The existence of consent from the planning, or other authority for a use which the title condition prevents, is seen by the Tribunal as a relatively neutral factor.  Their concern is with private rights created by contract, whereas the planning system deals with the public interest. Under the old regime it was frequently the case that the existence of a planning consent for a different use would be regarded as persuasive by the Tribunal, although this could be regarded as no more than accepting that such use would be reasonable from the viewpoint of the public.

Willingness to pay Compensation

The Tribunal expresses a little puzzlement as to what role willingness on the part of the owner of the burdened property to pay compensation is supposed to play in their assessment of all of the factors. It suggests that it may be assumed in every case that an applicant would be prepared to pay compensation, and they would not necessarily expect this to be raised as an issue in the application. If however it was apparent to the Tribunal that a party was objecting to the proposed discharge of a title condition purely to obtain some monetary gain, then this could be taken into account by the Tribunal.

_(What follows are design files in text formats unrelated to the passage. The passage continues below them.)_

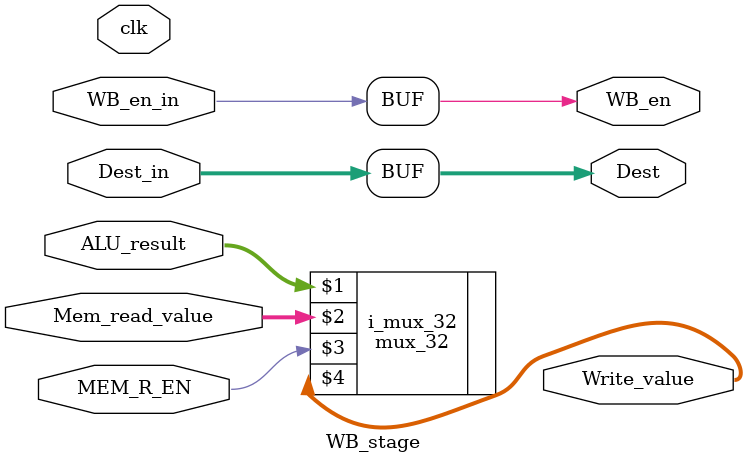
<source format=v>
module WB_stage(
	input clk,
	input WB_en_in,
	input MEM_R_EN,
	
	input [31:0]ALU_result,
	input [31:0]Mem_read_value,
	input [31:0]Dest_in,
	
	output WB_en,
	output [31:0]Write_value,
	output [31:0]Dest
);
	mux_32 i_mux_32 (ALU_result, Mem_read_value, MEM_R_EN, Write_value);
	assign Dest = Dest_in;
	assign WB_en = WB_en_in;

endmodule
</source>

New purpose under compulsory acquisition arrangements

The Act provides for parties whose land may be acquired by compulsory purchase to reach agreement with the acquiring authority to convey the land, instead of going through the CPO procedure. Where this will result in burdens affecting the land being extinguished, the owner of the land has to notify the benefited proprietor, who then has the right to apply to have the conditions preserved. In such cases the Tribunal can consider the purpose for which the land is being acquired among the factors in reaching its decision.

Any other material factor

The Tribunal must take into account any other factors which they regard as material to the individual circumstances of the case. They were able to do this under the previous law, and it gives them a general discretion as to what other factors they can consider. They make a point of saying, however, that purely personal interests do not fall into this category, and they will give no weight to personal matters.

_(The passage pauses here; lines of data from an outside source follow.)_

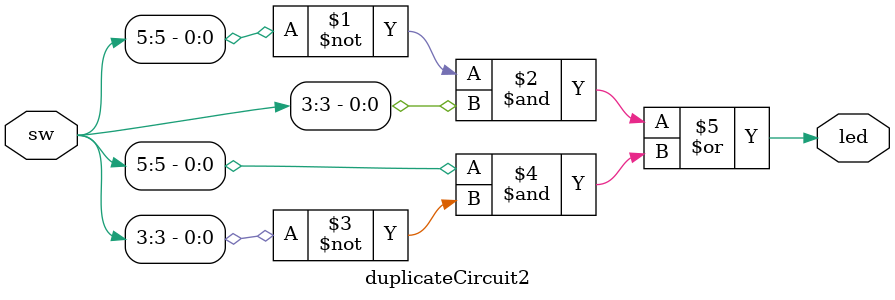
<source format=v>
`timescale 1ns / 1ps


module duplicateCircuit2(
    input[6:3] sw,
    output led
    );
    //POS
//    assign led[0] = 
//    (~sw[1] | ~sw[0]) & 
//    (sw[1] | sw[0]);
//    assign led[1] =
//    (~sw[3] | ~sw[2] | sw[1]) &//x 
//    (~sw[3] | sw[2] | ~sw[1]) & //x
//    (sw[3] | ~sw[2] | ~sw[1]) &//x
//    (sw[3] | sw[2] | ~sw[1]) &//x
//    (sw[3] | sw[2] | sw[1]);//x
//    assign led[2] =
//    (~sw[7] | ~sw[6] | ~sw[5] | ~sw[4]) &//x
//    (~sw[7] | ~sw[6] | sw[5] | ~sw[4]) &//x
//    (~sw[7] | sw[6] | ~sw[5] | sw[4]) &//x
//    (~sw[7] | sw[6] | sw[5] | ~sw[4]) &//x
//    (~sw[7] | sw[6] | sw[5] | sw[4]) &//x
//    (sw[7] | ~sw[6] | ~sw[5] | ~sw[4]) &//x
//    (sw[7] | ~sw[6] | ~sw[5] | sw[4]) &//x
//    (sw[7] | ~sw[6] | sw[5] | ~sw[4]) &//x
//    (sw[7] | ~sw[6] | sw[5] | sw[4]) &//x
//    (sw[7] | sw[6] | ~sw[5] | ~sw[4]) &//x
//    (sw[7] | sw[6] | ~sw[5] | sw[4]) &//x
//    (sw[7] | sw[6] | sw[5] | ~sw[4]);
    
    
    
    
    
    
    //SOP
//    assign led[0] = (sw[0] & ~sw[1]) | (~sw[0] & sw[1]);
//    assign led[1] = (~sw[3] & ~sw[2] & ~sw[1]) | (~sw[3] & sw[2] & sw[1]) | (sw[3] & ~sw[2] & sw[1]);
//    assign led[2] = (sw[4] & ~sw[6] & ~sw[7]) | (~sw[4] & ~sw[5] & sw[6] & ~sw[7])| (sw[4] & sw[5] & sw[6] & sw[7]);  
    
    //POS - gunners version
//    assign led[0] = (sw[0] | sw[1]) & (~sw[0] | ~sw[1]);
//    assign led[1] = (~sw[3] | ~sw[2] | sw[1]) & (~sw[3] | sw[2] | ~sw[1]) & (sw[3] | ~sw[2] | ~sw[1]) & (sw[3] | sw[2] | sw[1]) & (sw[3] | sw[2] | sw[1]);
//    assign led[2] = (~sw[7] | ~sw[6] | ~sw[4]) & (sw[4] | ~sw[5] | sw[6] | ~sw[7]) & (sw[5] | sw[6] | ~sw[7]) & (sw[7] | ~sw[6]) & (sw[7] | sw[6] | ~sw[5]) & (~sw[4] | sw[5] | sw[6] | sw[7]); 

    
    //POS
//    assign led[0] = 
//    (~sw[1] | ~sw[0]) & 
//    (sw[1] | sw[0]);
//    assign led[1] = 
//    (~sw[3] | sw[2] | ~sw[1]) & 
//    (sw[3] | ~sw[2] | ~sw[1]) & 
//    (sw[3] | sw[2] | ~sw[1]) & 
//    (sw[3] | sw[2] | sw[1]);
//    assign led[2] = 
//    (~sw[7] | ~sw[6] | ~sw[5] | ~sw[4]) & 
//    (~sw[7] | ~sw[6] | sw[5] | ~sw[4]) & 
//    (~sw[7] | sw[6] | ~sw[5] | sw[4]) & 
//    (~sw[7] | sw[6] | sw[5] | ~sw[4]) & 
//    (~sw[7] | sw[6] | sw[5] | sw[4]) & 
//    (sw[7] | ~sw[6] | ~sw[5] | ~sw[4]) & 
//    (sw[7] | ~sw[6] | ~sw[5] | sw[4]) & 
//    (sw[7] | ~sw[6] | sw[5] | ~sw[4]) & 
//    (sw[7] | ~sw[6] | sw[5] | sw[4]) & 
//    (sw[7] | sw[6] | ~sw[5] | ~sw[4]) & 
//    (sw[7] | sw[6] | ~sw[5] | sw[4]) & 
//    (sw[7] | sw[6] | sw[5] | ~sw[4]);

    //POS - calculated version
    //assign led[0] = (sw[1] | sw[0]) & (~sw[1] | ~sw[0]);
    //assign led[1] = (sw[3] | sw[2] | ~sw[1]) & (~sw[2] | sw[1]) & (~sw[3] | sw[1]) & (~sw[3] | ~sw[2]);
    //assign led[2] = (sw[6] | sw[4]) & (~sw[7] | sw[6]) & (sw[7] | ~sw[6] | ~sw[4]) & (~sw[5] | sw[4]) & (~sw[7] | sw[5]);
    
    //Circuit 4
    assign led = (~sw[5] & sw[3]) | (sw[5] & ~sw[3]);
    
    
    

endmodule

</source>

A reasonable approach overall

The Tribunal sees the list of factors provided in the Act as helpful in allowing applicants to identify the type of factors that are likely to be regarded as significant by the Tribunal, but its general discretion means that the range of factors it may regard as relevant to any particular case is not confined to the list.  Overall the Tribunal requires to assess reasonableness, and it expects that while decisions will still involve a degree of discretion, its approach under the new regime can be expected to be considerably more straightforward. Comparison with decisions in previous cases is likely to give way to evaluating and analysing the facts and circumstances of each case.